Trump fans ate it up like Thanksgiving turkey with a side of cranberry sauce, as Trump basked in the limelight.

The ex-president remains mum as to his intentions for 2024, but as he marks the first anniversary of the election in which he lost his job to Joe Biden, Trump remains the Republican candidate to beat in 2024.

Trump pollster John McLaughlin surveyed 1,000 likely voters in mid-October. Squaring off against a field of 17 potential challengers, Trump held a huge lead of 43% over his nearest rival, Florida governor Ron DeSantis.

“Donald Trump just looms, and there’s no other way to put it,” said Sean Trende, senior elections analyst for Real Clear Politics, on a recent podcast with political analyst Bill Kristol. “If he runs [in 2024], a lot of Republican governors and big ticket people will decide to wait until 2028 to run.”

As the clear front-runner, Trump is in no hurry to declare his intentions. The longer he plays coy, the harder it will get for opponents to raise a campaign war chest or increase their name recognition.

In the meantime, Trump selectively keeps himself in the public eye. He announced plans to establish his own social media platform to compete with the ones who banned him. He has addressed rallies in key states such as Ohio, Iowa, Florida, and Arizona. Politically incorrect as ever, Trump repeatedly flogs the Biden administration, flouting the norm observed by most former presidents who refrain from publicly criticizing their successors.

Trende contends that if Trump decides not to run, DeSantis and Nikki Haley would become the front-runners. DeSantis, because he represents what Trende called an “intelligent Trumpiness,” and Haley, because she is shrewdly cultivating support from both the Trump and Mitt Romney wings of the party.

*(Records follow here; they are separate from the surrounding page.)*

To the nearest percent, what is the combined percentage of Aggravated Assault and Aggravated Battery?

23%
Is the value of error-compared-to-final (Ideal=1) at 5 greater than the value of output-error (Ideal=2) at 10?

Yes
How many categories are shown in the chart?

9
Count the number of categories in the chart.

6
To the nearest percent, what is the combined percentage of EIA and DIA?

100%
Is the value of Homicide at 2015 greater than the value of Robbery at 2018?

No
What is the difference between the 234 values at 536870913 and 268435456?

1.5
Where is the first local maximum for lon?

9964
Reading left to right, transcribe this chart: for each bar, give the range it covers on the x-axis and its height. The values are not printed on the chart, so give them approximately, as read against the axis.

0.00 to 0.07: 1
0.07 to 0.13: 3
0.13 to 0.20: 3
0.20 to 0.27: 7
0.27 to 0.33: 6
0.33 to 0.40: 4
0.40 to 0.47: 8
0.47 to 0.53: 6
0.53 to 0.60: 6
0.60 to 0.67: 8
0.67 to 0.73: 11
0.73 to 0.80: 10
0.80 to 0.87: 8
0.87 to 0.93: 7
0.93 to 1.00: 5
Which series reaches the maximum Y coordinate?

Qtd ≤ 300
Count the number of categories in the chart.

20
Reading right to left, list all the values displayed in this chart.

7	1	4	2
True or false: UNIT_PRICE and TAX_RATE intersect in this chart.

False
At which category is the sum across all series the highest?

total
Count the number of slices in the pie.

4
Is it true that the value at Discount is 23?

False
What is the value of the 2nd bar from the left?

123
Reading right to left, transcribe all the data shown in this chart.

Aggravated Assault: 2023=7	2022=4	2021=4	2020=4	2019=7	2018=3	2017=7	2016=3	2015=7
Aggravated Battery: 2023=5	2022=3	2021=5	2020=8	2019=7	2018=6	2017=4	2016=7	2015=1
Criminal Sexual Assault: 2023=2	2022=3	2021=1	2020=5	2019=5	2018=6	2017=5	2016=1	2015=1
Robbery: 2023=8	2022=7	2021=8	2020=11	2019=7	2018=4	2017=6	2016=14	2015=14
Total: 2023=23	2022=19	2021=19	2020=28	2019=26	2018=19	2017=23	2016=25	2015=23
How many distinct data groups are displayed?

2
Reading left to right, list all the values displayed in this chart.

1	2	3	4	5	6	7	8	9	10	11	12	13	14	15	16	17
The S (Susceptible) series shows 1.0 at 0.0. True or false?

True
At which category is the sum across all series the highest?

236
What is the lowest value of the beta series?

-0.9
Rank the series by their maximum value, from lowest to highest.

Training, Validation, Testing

Should DeSantis and Haley and others jump in? Would competition benefit the Republican Party? Is it a mistake to sit back and hand Trump the nomination by default? No Republican wants to be the sacrificial lamb led to the slaughter if Trump is a sure winner, but voters may well benefit by seeing some contrast and hearing healthy debate over the issues, policy prescriptions, and the right personality to put that all across to a sharply divided electorate.